Your goal:
The output should contain the listing word for word and no pictures.

Stored data:
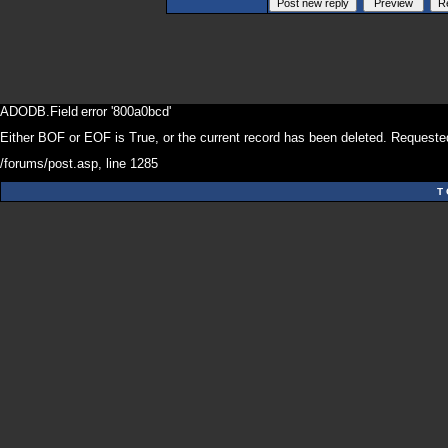
ADODB.Field
error '800a0bcd'
Either BOF or EOF is True, or the current record has been deleted. Requested
/forums/post.asp
, line 1285
T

Answer to this problem:
ADODB.Field
error '800a0bcd'
Either BOF or EOF is True, or the current record has been deleted. Requested
/forums/post.asp
, line 1285
T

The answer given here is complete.